The boiling water will seal
the flavor for awhile. We are
leisurely with salt and butter;
the corn is too hot to touch. It's like
waiting for a kiss.

But it's true: this is
the only way to appreciate corn,
though every meal after this
will taste of decay. 

 

Our daylight hours are shortening as we pass the equinox and all creatures are working to fill their larders with their spoils. It is past the time of growing and flowers and swiftly moving into the time for mushrooms, wet, and the rich and pungent smell of decay. I look forward to the rains and the sound on our metal roof. The cooler nights are refreshing and a warning of the winter coldness to come. One day soon the creek will rise again and the land will drink deep and turn green. The hard clay will soften and the worms will come to the top to escape the water.

This is my favorite time of year because of the smells that float densely in the air. For the warm days that warm the skin after a cool night and morning. It is the time of orange and the revelation of a tree's skeleton. It is the time of beautiful light.


 

Sunday, September 11, 2011

Having Our Place

It is healthy for each person to have a place they go to for nourishment. I immerse myself in the sounds of the crickets tonight as the almost full moon rises and the heat of the day turns into a cooling salve for the heart. Sometimes it is a deep dive into the single note of a nuthatch or the melodic call of a hermit thrush. There are those who find their nourishment from a rift from Miles Davis or the strokes of Picasso, but for me it is in the gestalt of nature.

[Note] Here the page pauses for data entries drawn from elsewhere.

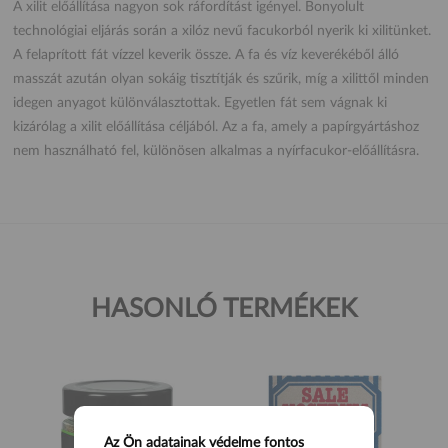
A xilit előállítása nagyon sok ráfordítást igényel. Bonyolult
technológiai eljárás során a xilóz nevű facukorból nyerik ki xilitünket.
A felaprított fát vízzel keverik össze. A fa és víz keverékéből álló
masszát azután olyan sokáig tisztítják és szűrik, míg a xilittől minden
idegen anyagot különválasztottak. Egyetlen fát sem vágnak ki
kizárólag a xilit előállítása céljából. Az a fa, amely a papírgyártáshoz
nem használható fel, különösen alkalmas a nyírfacukor-előállításra.
HASONLÓ TERMÉKEK
Az Ön adatainak védelme fontos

Wendell Berry wrote this poem and it struck me as fitting this theme:
The Peace of Wild Things
When despair for the world grows in me
and I wake in the night at the least sound
in fear of what my life and my children's lives may be,
I go and lie down where the wood drake
rests in his beauty on the water, and the great heron feeds. 
I come into the peace of wild things
who do not tax their lives with forethought
or grief.  I come into the present of still water.
And feel above me the day blind stars
waiting with their lights. For a time 
I rest in the grace of the world, and am free. 

I am of an age and culture that has wrapped me in the garment of the consumer and producer. It is often a challenge to slow down the pace so I truly feel the rhythm of this place... to feel the rise and fall of heat as a presence rather than as something that must be overcome. There is this deep seated craving to be removed from the world of consumption and activity in order that the lessons of nature blesses me with a new insight.

Thomas Merton (Contemplation in a World of Action) wrote this: ...the monk has a quiet, relatively isolated existence in which it is possible to concentrate more on the quality of life and its mystery, and thus to escape in some measure from the senseless tyranny of quantity.

...the senseless tyranny of quantity... a line to think about.